The only addition I would make is to expand the Sending section to include making sure the lending library scans the Docline coversheet when scanning and sending an article electronically, either by Ariel, email or other electronic means.
September 13, 2007
A little over a year ago I wrote a post on Getting Things Done in the Library. One of the things I like most about this “system” is that it is geared towards helping you manage tasks and not time. I believe this is a major factor in my success of using GTD as a librarian. Even if one could manage time our jobs are full of too many interruptions. The best we can hope for is to manage what we have to do in such a way that we can get it done between reference questions.
The tool that has worked the best for me in using GTD has been AirSet. This Web 2.0 application offers a calendar, lists, files, contacts and links. You can use it alone or for groups. I use my calendar for my “hard landscape” tasks – meetings, appointments, etc. – that have a definite time. I use the list function for keeping track of my tasks and projects. Between those two functions I am able to keep track of my projects and tasks and that is half the battle.
I would be very interested to know if other librarians are using GTD and if so, how.
September 11, 2007
As I am sure you all have noticed I went MIA for a while. Why? Well, it was the summer of the ILS migration! We had been using Professional Software since as long as I’ve been here (November 1994) and though it was a great system it was becoming outdated and the developer seems to have disappeared. We had extra money in our budget this year and decided to take the opportunity to make the change. We chose CyberTools for several reason including price and the fact that three of the other libraries in our health system and the idea of a union catalog was tempting. We have not been disappointed.
No ILS is perfect but for our needs CyberTools has come close. So far I’ve only really played extensively with the circulation module and the catalog module. I am particularly enamored with circulation, especially the automatic email capability to remind patrons their books are due. There is a similar feature for the overdues but I haven’t gotten that far yet. Besides cleaning up records after the migration I am cataloging our electronic books, which excites me to no end. Before CyberTools we had links on our web page to our ebook vendors and links to titles in our EBSCO AtoZ product but there was no way to search our catalog, find an ebook AND access it all from one resource.

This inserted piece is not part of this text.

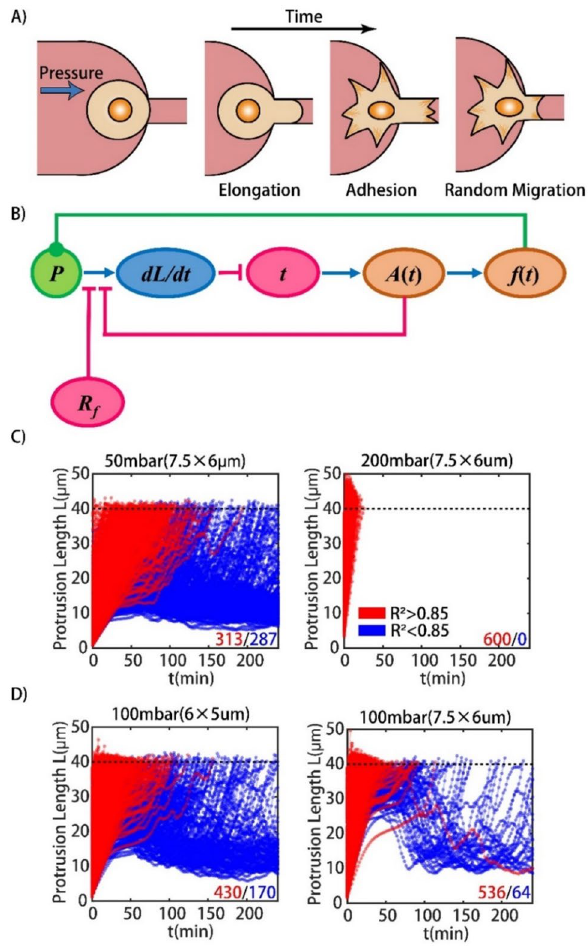
Figure 3. The model and the simulation of traverse-vessel behaviors. ( A ) Sketch map of cell elongate, and adhere/migration in the microvessel. ( B ) The model for the dynamic behavior of cells in the microvessel. ( C ) The simulation of dynamic behaviors for cells under different pressure differences (50 mbar and 200 mbar) using the microfluidic chips with the same size of microvessels (7.5 μm × 6 μm). ( D ) The simulation of dynamic behaviors for cells under the same pressure difference (100 mbar) using the microfluidic chips with different sizes of microvessels (6 μm × 5 μm and 7.5 μm × 6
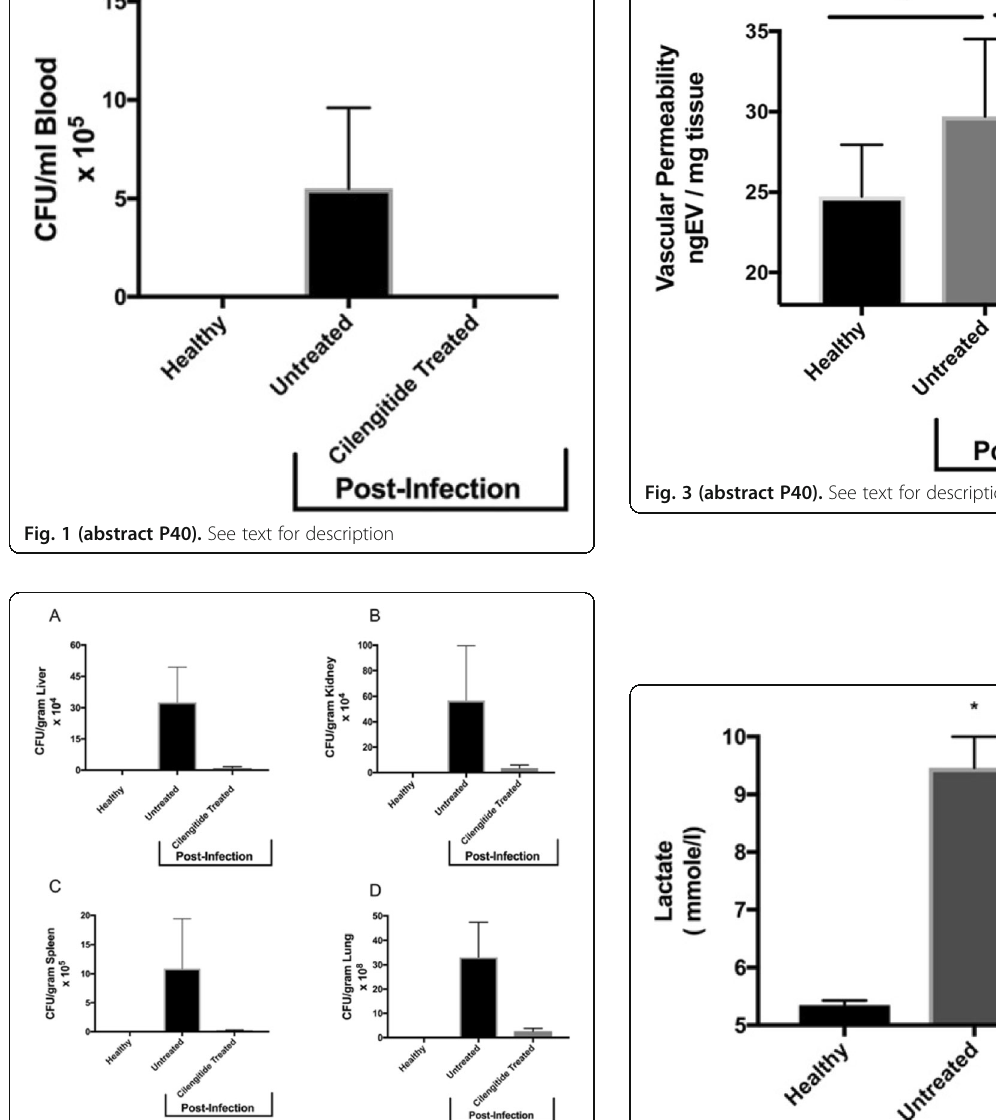
Fig. 2 (abstract P40). See text for description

Thus far, my only major disappointment with the cataloging module is the way it handles (or doesn’t handle) loose-leaf books (i.e. – Drug Facts and Comparisons). It’s a monograph but I wanted a serials record to keep track of the updates. CyberTools support was able to help me but they did a lot of the work behind the scenes and I can’t recreate it on my own. This is a relatively minor issue since that is the only active loose-leaf book we have in print. Nothing in the circulation module has disappointed me. I have not dealt enough with the serials module to have a strong opinion but I like what I see so far. Most of my problems with the serials module have to do with journal publishers rather than CyberTools.
I know there are features I haven’t even discovered yet, like the ability of the patron to edit their record and renew items. I do wish CyberTools had an RSS feature that would let a patron save a search as and RSS feed so that their reader would be updated any time we updated our catalog with an item fitting the patron’s search. I would highly recommend this ILS to any hospital library, especially ones in health systems.